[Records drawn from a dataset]
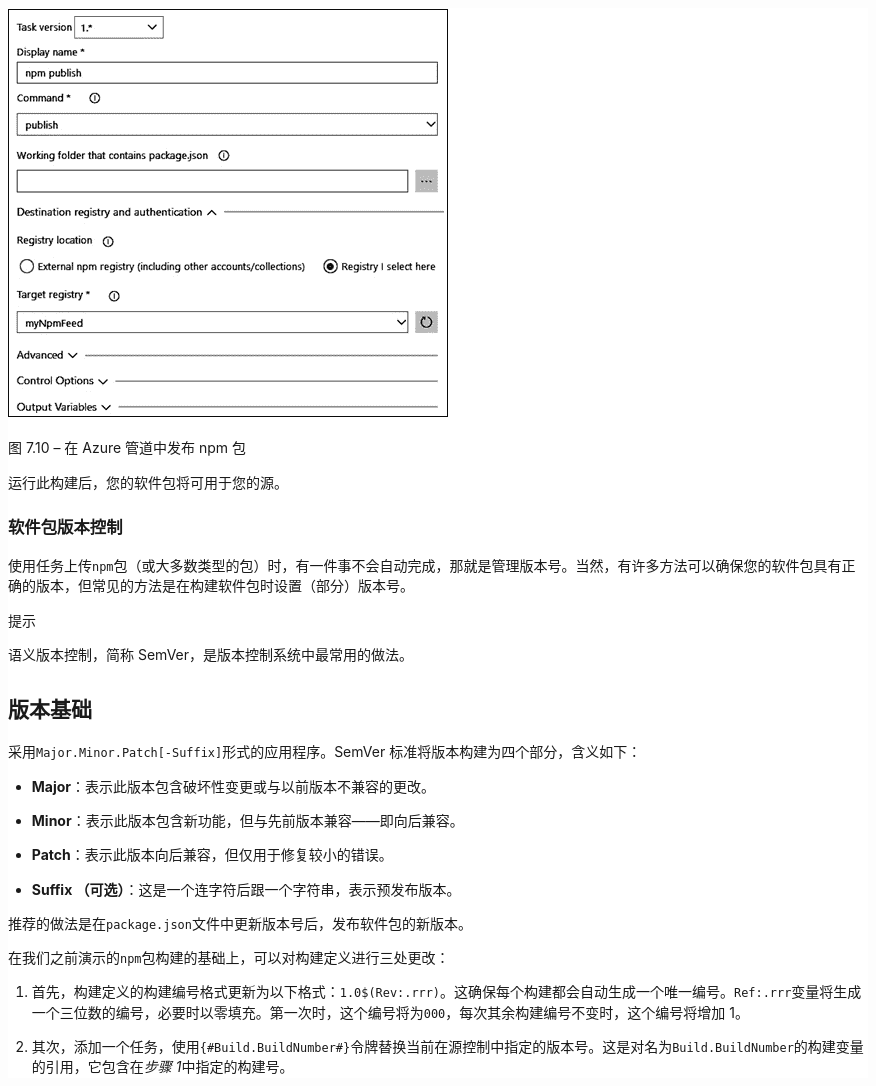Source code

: ![图 7.10 – 在 Azure 管道中发布 npm 包](img/B18655_07_10.jpg)

图 7.10 – 在 Azure 管道中发布 npm 包

运行此构建后，您的软件包将可用于您的源。

### 软件包版本控制

使用任务上传`npm`包（或大多数类型的包）时，有一件事不会自动完成，那就是管理版本号。当然，有许多方法可以确保您的软件包具有正确的版本，但常见的方法是在构建软件包时设置（部分）版本号。

提示

语义版本控制，简称 SemVer，是版本控制系统中最常用的做法。

## 版本基础

采用`Major.Minor.Patch[-Suffix]`形式的应用程序。SemVer 标准将版本构建为四个部分，含义如下：

+   **Major**：表示此版本包含破坏性变更或与以前版本不兼容的更改。

+   **Minor**：表示此版本包含新功能，但与先前版本兼容——即向后兼容。

+   **Patch**：表示此版本向后兼容，但仅用于修复较小的错误。

+   **Suffix （可选）**：这是一个连字符后跟一个字符串，表示预发布版本。

推荐的做法是在`package.json`文件中更新版本号后，发布软件包的新版本。

在我们之前演示的`npm`包构建的基础上，可以对构建定义进行三处更改：

1.  首先，构建定义的构建编号格式更新为以下格式：`1.0$(Rev:.rrr)`。这确保每个构建都会自动生成一个唯一编号。`Ref:.rrr`变量将生成一个三位数的编号，必要时以零填充。第一次时，这个编号将为`000`，每次其余构建编号不变时，这个编号将增加 1。

1.  其次，添加一个任务，使用`{#Build.BuildNumber#}`令牌替换当前在源控制中指定的版本号。这是对名为`Build.BuildNumber`的构建变量的引用，它包含在*步骤 1*中指定的构建号。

● **Exercise goal**:
The entries must be written out again unchanged. Images are to be left out.

● **Written answer**:
Source code

: ![图 7.10 – 在 Azure 管道中发布 npm 包](img/B18655_07_10.jpg)

图 7.10 – 在 Azure 管道中发布 npm 包

运行此构建后，您的软件包将可用于您的源。

### 软件包版本控制

使用任务上传`npm`包（或大多数类型的包）时，有一件事不会自动完成，那就是管理版本号。当然，有许多方法可以确保您的软件包具有正确的版本，但常见的方法是在构建软件包时设置（部分）版本号。

提示

语义版本控制，简称 SemVer，是版本控制系统中最常用的做法。

## 版本基础

采用`Major.Minor.Patch[-Suffix]`形式的应用程序。SemVer 标准将版本构建为四个部分，含义如下：

+   **Major**：表示此版本包含破坏性变更或与以前版本不兼容的更改。

+   **Minor**：表示此版本包含新功能，但与先前版本兼容——即向后兼容。

+   **Patch**：表示此版本向后兼容，但仅用于修复较小的错误。

+   **Suffix （可选）**：这是一个连字符后跟一个字符串，表示预发布版本。

推荐的做法是在`package.json`文件中更新版本号后，发布软件包的新版本。

在我们之前演示的`npm`包构建的基础上，可以对构建定义进行三处更改：

1.  首先，构建定义的构建编号格式更新为以下格式：`1.0$(Rev:.rrr)`。这确保每个构建都会自动生成一个唯一编号。`Ref:.rrr`变量将生成一个三位数的编号，必要时以零填充。第一次时，这个编号将为`000`，每次其余构建编号不变时，这个编号将增加 1。

1.  其次，添加一个任务，使用`{#Build.BuildNumber#}`令牌替换当前在源控制中指定的版本号。这是对名为`Build.BuildNumber`的构建变量的引用，它包含在*步骤 1*中指定的构建号。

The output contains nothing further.